People photos with keypoints:
━━━━━━━━━━━━━━━━━━━━━━━━━━━━━━

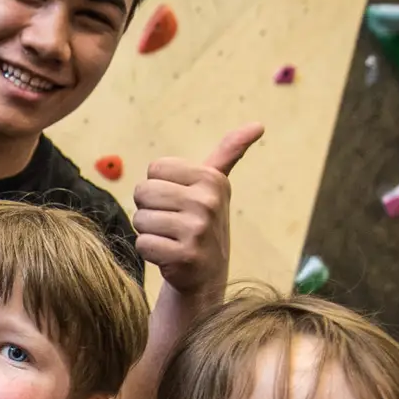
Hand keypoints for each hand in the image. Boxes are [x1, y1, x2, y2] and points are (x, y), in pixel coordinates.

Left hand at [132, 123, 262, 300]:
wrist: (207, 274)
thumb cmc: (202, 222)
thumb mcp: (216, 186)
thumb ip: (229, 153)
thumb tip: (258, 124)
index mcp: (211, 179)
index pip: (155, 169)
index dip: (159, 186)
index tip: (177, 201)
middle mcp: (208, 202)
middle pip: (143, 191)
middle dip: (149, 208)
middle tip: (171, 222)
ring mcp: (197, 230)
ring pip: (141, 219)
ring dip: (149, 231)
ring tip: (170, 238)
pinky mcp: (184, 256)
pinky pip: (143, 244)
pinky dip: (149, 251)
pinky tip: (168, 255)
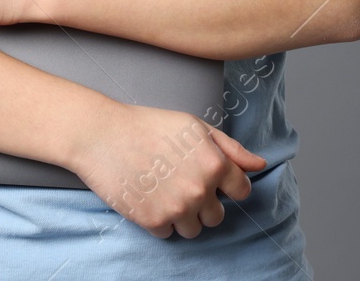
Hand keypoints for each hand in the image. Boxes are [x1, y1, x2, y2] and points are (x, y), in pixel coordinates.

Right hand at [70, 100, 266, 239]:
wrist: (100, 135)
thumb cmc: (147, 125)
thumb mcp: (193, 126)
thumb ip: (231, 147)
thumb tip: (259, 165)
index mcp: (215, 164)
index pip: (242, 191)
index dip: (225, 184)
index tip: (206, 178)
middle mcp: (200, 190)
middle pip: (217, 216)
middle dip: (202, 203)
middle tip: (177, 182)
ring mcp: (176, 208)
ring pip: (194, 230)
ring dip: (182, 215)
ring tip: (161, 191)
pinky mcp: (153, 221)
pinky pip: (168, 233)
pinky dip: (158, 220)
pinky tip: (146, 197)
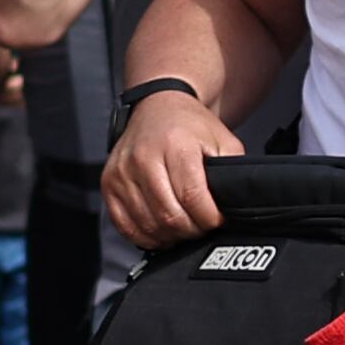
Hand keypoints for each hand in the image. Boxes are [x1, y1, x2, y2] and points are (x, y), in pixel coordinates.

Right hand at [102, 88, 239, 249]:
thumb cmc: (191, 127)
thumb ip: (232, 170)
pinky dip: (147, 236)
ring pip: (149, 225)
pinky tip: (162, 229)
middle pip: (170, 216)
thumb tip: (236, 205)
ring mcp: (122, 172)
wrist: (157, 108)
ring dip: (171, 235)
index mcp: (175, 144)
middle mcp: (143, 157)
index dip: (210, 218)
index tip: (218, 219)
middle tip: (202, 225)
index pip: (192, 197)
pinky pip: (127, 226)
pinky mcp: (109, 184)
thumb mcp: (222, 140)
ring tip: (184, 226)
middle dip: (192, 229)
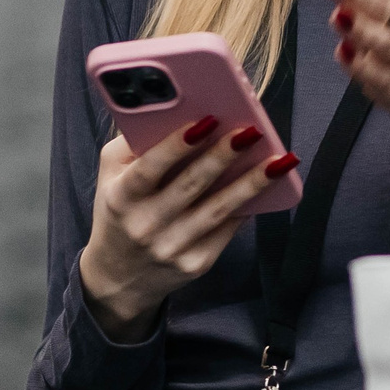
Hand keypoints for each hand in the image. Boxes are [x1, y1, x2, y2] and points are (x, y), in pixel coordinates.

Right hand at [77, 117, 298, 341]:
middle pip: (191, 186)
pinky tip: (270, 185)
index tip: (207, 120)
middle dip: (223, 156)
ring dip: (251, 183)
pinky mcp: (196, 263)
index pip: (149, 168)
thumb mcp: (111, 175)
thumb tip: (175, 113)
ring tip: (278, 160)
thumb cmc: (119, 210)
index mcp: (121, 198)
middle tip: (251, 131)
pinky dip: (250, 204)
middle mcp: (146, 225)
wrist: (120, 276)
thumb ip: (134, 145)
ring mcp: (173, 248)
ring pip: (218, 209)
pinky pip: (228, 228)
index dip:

━━━━━━━━━━━━━━━━━━━━━━━━━━━━━━

Directions for this task: Looking above, find the stretch of lines that opens with the one holding "thumb ip: (231, 147)" and closes with the one holding "middle dip: (192, 229)". Copy it exactly, pictures excluded.

Answer to this exercise:
thumb ip: (231, 147)
thumb tip: (259, 165)
index mcp: (215, 164)
index pip: (242, 191)
index dip: (225, 184)
index tip: (206, 178)
middle mcp: (200, 190)
middle pip: (217, 216)
middle dip: (202, 203)
middle tip: (177, 182)
ring mcp: (176, 208)
ring pip: (194, 230)
ring dip: (182, 215)
ring tip: (161, 191)
pinky mcp: (153, 221)
pinky pip: (168, 233)
pinky dip: (158, 220)
pinky tip: (146, 197)
Hand keypoints for each hand in the image. Boxes are [x1, y1, x2, y2] and points are (x, y), in pixel coordinates.

Right hand at [102, 88, 239, 249]:
thumb cmc: (191, 127)
thumb ip: (232, 170)
pinky dip: (147, 236)
ring pip: (149, 225)
pinky tip: (162, 229)
middle pip: (170, 216)
thumb tip: (236, 205)
ring mcp: (122, 172)
wrist: (157, 108)
ring dip: (171, 235)
index mcp: (175, 144)
middle mcp: (143, 157)
index dip: (210, 218)
index tip: (218, 219)
middle tip: (202, 225)
index pip: (192, 197)
pinky pip: (127, 226)
pinky mcp: (109, 184)
thumb mcp: (222, 140)
ring tip: (184, 226)
middle dip: (192, 229)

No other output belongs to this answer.